As a Haas Scholar, Sam will complete his ISF Creative Honors Thesis in the spring of 2008. Through his area of concentration in The Depiction of Identity, Sam has engaged in research on the creative manifestations of race, gender, class, and sexuality in contemporary self-representations. As an outgrowth of this research, Sam is creating an autobiographical installation that explores his childhood and his difficulty in both recalling and expressing any clear narrative of this time period. Inspired by artists and writers who have created self-narrations that deliberately thwart the conventions of autobiography and question even the most contemporary conceptions of the self and self-representation, Sam's project combines poetry, prose, photography, and picture frames. While using these media to address the poverty, neglect, and extensive abuse he experienced during childhood, Sam will creatively complicate the strict binary divisions between childhood and adulthood, memory and fantasy, poetry and prose, and text and image.

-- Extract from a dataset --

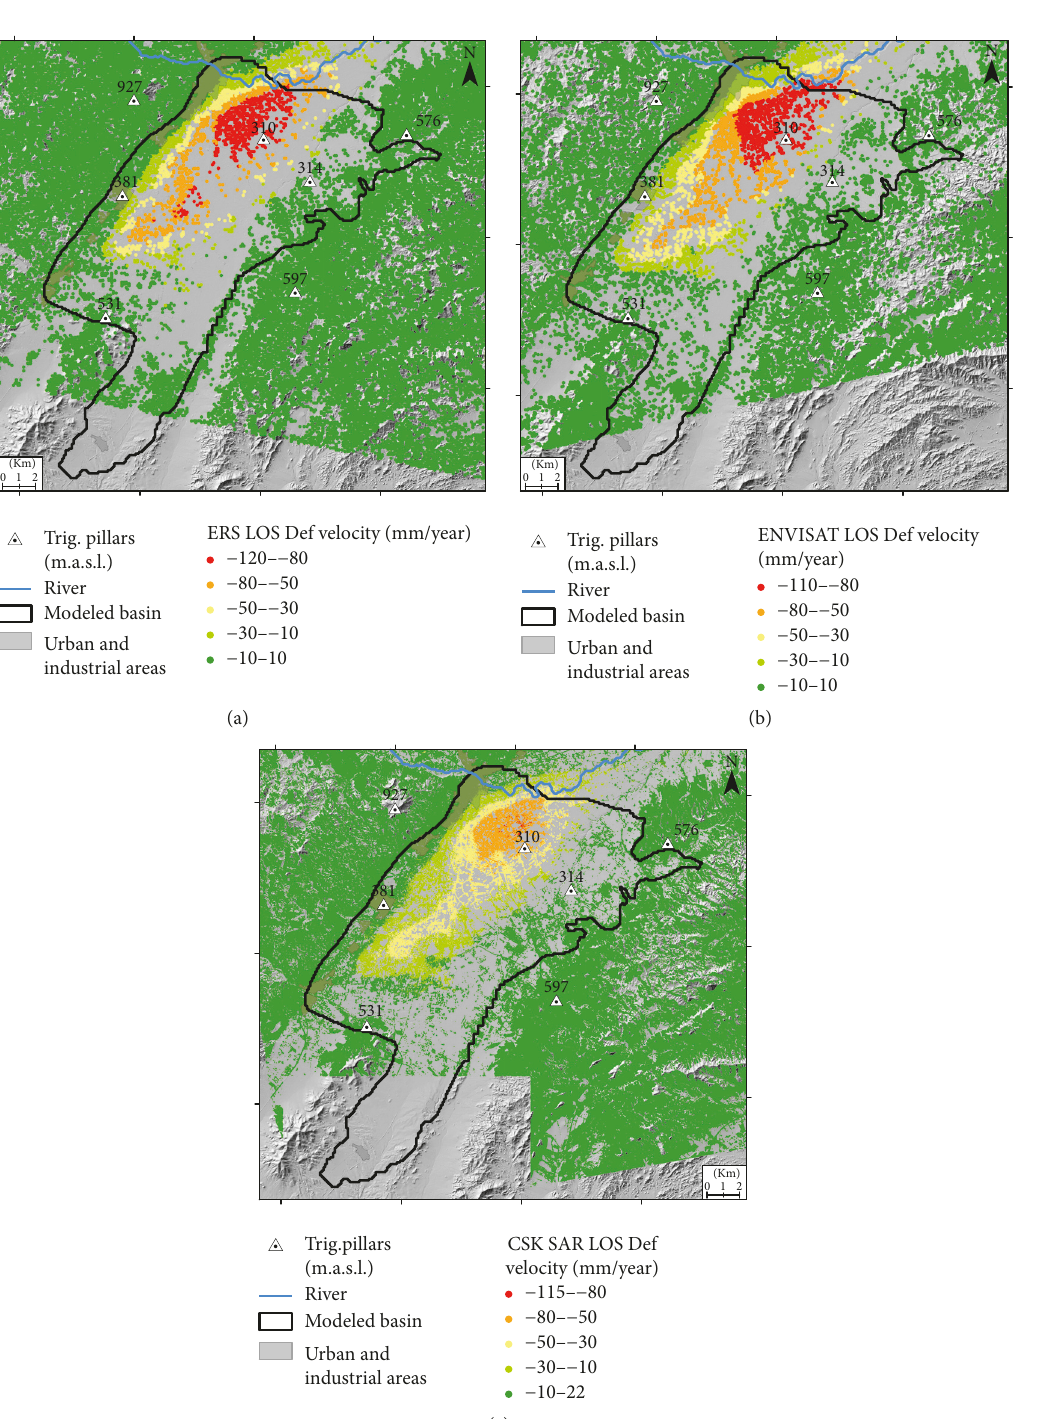
Figure 5: InSAR-derived deformation used in this study. LOS deformation velocities from (a) ERS data (C-band, 1992–2000), (b) ENVISAT data (C-band, 2003–2010), and (c) Cosmo-SkyMed data (X-band,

Hilary Briscoe, Senior ISF
hbriscoe@berkeley.edu
Hilary Briscoe, an ISF and French double major, is in her final semester and writing her thesis on European Intellectual Property Law and the fashion industry in France. With the increase in "fast fashion" brands such as H&M and Zara taking inspiration from century-old houses of fashion, Hilary is interested in the extent to which legal protections of design are impacting both the high and low echelons of the industry. Having first discovered this emerging issue in intellectual property law when studying at the Institut d'Etudes Politiques (Sciences Po) in Paris, the campus located next door to such fashion institutions as Yves Saint Laurent and Prada, Hilary was fascinated by the dynamic between frenzied reinvention and controlled development, represented in the relationship of fashion and law.
Hilary hopes to return to Europe to continue studying European and Intellectual Property Law through enrollment in a Masters in Law (LLM) program, with the aim to not only enrich her past studies but to further develop her overall interests in international affairs and comparative law.